The employment of merkle tree concepts in this structure is vital to ensuring validity of the blockchain. Understanding how a merkle tree and specifically a merkle root work, can help you to grasp these concepts much more easily.
Read: What is a Merkle Tree ?
Consensus within a shard is reached through a Proof of Stake consensus of randomly selected nodes that are applied to a shard for specific consensus round. This not only provides finality to the consensus, which is necessary within the shards, but also provides a particular defense to an attack that a Proof of Work blockchain would be susceptible to in this instance.
The hash power required to overrun a specific shard in a PoW sharded network is drastically reduced and the ability for a malicious actor to take over a shard through computational power is feasible. Through this, the bad actor could attack other shards through the communication protocol which is one of the more complicated and important features of sharding architecture. Random sampling selection of the validators within a shard manages to stifle this type of attack since a bad actor will not know which shard they are being placed in before they are actually placed in it.
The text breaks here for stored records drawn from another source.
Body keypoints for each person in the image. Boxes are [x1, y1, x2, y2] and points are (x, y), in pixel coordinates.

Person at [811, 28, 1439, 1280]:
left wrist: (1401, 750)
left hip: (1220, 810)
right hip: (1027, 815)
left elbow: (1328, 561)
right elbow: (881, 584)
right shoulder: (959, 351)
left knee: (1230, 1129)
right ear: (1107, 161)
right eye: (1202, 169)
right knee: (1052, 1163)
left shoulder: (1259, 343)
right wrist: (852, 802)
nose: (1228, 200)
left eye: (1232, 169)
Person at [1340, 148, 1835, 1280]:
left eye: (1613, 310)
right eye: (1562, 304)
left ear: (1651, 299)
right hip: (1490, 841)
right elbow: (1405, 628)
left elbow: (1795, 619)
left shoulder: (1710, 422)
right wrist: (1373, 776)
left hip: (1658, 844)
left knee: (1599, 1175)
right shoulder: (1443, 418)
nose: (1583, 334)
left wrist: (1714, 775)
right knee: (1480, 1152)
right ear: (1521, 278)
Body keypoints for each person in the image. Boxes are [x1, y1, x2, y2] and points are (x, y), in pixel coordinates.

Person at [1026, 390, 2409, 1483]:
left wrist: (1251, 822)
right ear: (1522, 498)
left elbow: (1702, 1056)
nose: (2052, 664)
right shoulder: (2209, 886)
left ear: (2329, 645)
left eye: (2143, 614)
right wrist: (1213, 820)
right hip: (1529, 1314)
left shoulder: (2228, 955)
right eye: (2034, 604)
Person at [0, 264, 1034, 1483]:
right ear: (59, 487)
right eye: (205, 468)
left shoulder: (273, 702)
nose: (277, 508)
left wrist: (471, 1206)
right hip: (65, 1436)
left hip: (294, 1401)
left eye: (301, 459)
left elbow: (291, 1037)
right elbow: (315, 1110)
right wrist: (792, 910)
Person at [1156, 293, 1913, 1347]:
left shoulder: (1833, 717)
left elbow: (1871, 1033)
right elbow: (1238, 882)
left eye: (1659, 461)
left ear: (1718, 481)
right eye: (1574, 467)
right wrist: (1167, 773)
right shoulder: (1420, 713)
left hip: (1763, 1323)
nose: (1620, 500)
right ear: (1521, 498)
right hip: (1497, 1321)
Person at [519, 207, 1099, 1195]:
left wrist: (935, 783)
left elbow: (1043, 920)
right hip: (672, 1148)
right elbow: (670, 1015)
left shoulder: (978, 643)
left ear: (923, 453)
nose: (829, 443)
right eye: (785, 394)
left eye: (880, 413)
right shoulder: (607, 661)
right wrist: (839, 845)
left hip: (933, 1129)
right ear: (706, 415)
Further, random sampling will be used to select the validators that are actually validating from that random validating set.
The communication protocol is vital to the sharding architecture functioning correctly in the system. You can think of the communication protocol as the universal language that is consistent among the states as part of the larger United States. However, designing this protocol is highly challenging and needs to be performed so that it is only used when necessary. It becomes necessary when a specific node requires information that is not stored within its own shard and needs to find the shard with the requisite information. This communication is known as cross-shard communication.
The cross-shard communication is achieved through applying the concept of transaction receipts. The receipt for a transaction is stored in a merkle root that can be easily verified but that is not part of the state root. The shard receiving a transaction from another shard checks the merkle root to ensure that the receipt has not been spent. Essentially, the receipts are stored in a shared memory that can be verified by other shards, but not altered. Therefore, through a distributed storage of receipts, shards are able to communicate with each other.
Sharding Moving Forward
Sharding in Ethereum is expected to be implemented after the Casper PoS upgrade. Recently, there have been some developments regarding Ethereum 2.0 which involve implementing both Casper and sharding. Casper seems to be slated for 2019 while sharding will follow in 2020 or 2021.
Sharding has also been implemented in a few other platforms, most notably Zilliqa. However, Zilliqa does not implement state sharding at this time and instead focuses on providing a high throughput blockchain by utilizing transaction and computational sharding.
Read our Guide to Zilliqa
Sharding serves to offer some promising solutions to the elephant in the room of blockchain platforms right now, scalability. While Bitcoin’s lightning network is in the testing phase and has been showing some very promising progress so far, Ethereum’s solution brings with it some unique challenges as it is pegged as a world computer that is Turing complete.
Sharding will directly work only at the protocol level, so to the end user or dapp developer it may not be necessarily relevant to learn about. Regardless, Ethereum’s attempt at state sharding for a vast, decentralized network is an impressive endeavor and will be an enormous feat of accomplishment if successfully implemented.